Pro Git 7.4 Git 強制策略實例

出自DILA Wiki

在本節中,我們應用前面學到的知識建立這樣一個 Git 工作流程:檢查提交資訊的格式,只接受純 fast-forward 內容的推送,並且指定用戶只能修改專案中的特定子目錄。我們將寫一個用戶端腳本來提示開發人員他們推送的內容是否會被拒絕,以及一個伺服端腳本來實際執行這些策略。
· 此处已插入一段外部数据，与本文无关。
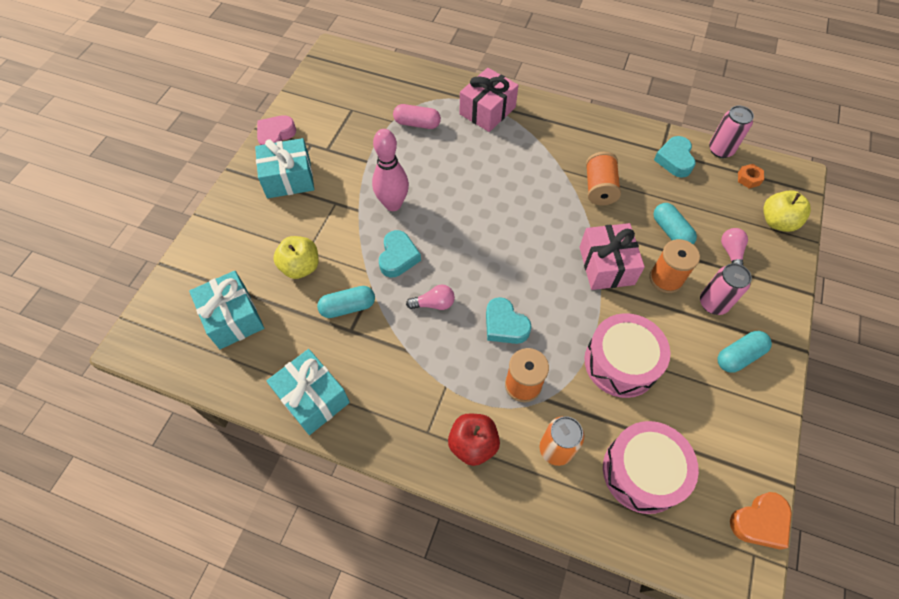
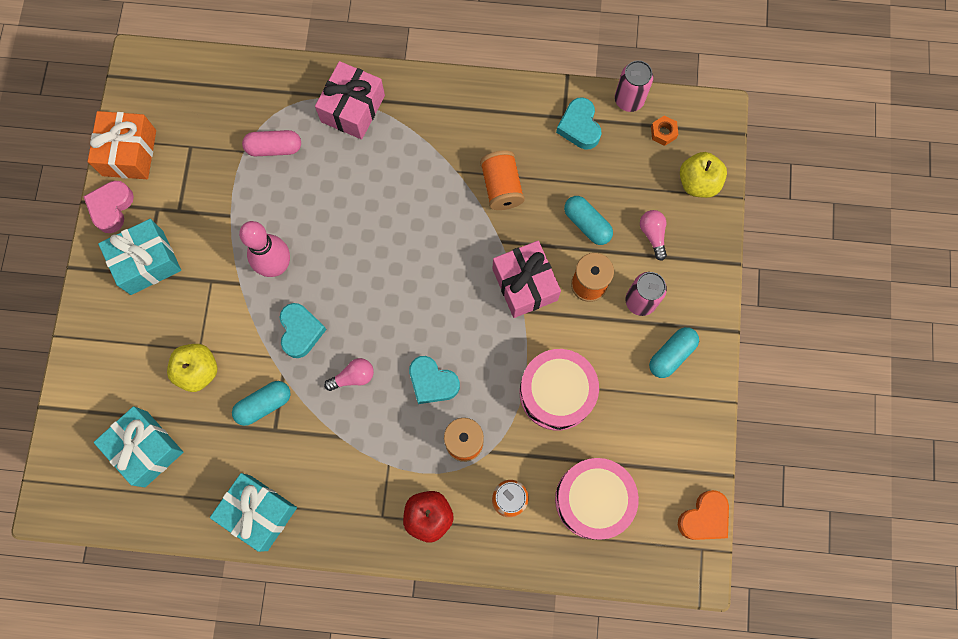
camera: 15 degrees left, 15 degrees up
(303, 104) = (129, 153): none -> orange gift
這些腳本使用 Ruby 寫成,一半由於它是作者傾向的指令碼語言(scripting language),另外作者覺得它是最接近偽代碼(pseudocode-looking)的指令碼語言;因而即便你不使用 Ruby 也能大致看懂。不過任何其他語言也一樣適用。所有 Git 自帶的樣例腳本都是用 Perl 或 Bash 寫的。所以從這些腳本中能找到相當多的這兩種語言的掛鉤樣例。

服務端掛鉤

所有服務端的工作都在 hooks(掛鉤)目錄的 update(更新)腳本中制定。update 腳本為每一個得到推送的分支運行一次;它接受推送目標的索引,該分支原來指向的位置,以及被推送的新內容。如果推送是通過 SSH 進行的,還可以獲取發出此次操作的用戶。如果設定所有操作都通過公鑰授權的單一帳號(比如"git")進行,就有必要通過一個 shell 包裝依據公鑰來判斷用戶的身份,並且設定環境變數來表示該使用者的身份。下面假設嘗試連接的使用者儲存在 $USER 環境變數裡,我們的 update 腳本首先搜集一切需要的資訊:

#!/usr/bin/env ruby

$refname = ARGV[0]
$oldrev  = ARGV[1]
$newrev  = ARGV[2]
$user    = ENV['USER']

puts "Enforcing Policies... \n(#{$refname}) (#{$oldrev[0,6]}) (#{$newrev[0,6]})"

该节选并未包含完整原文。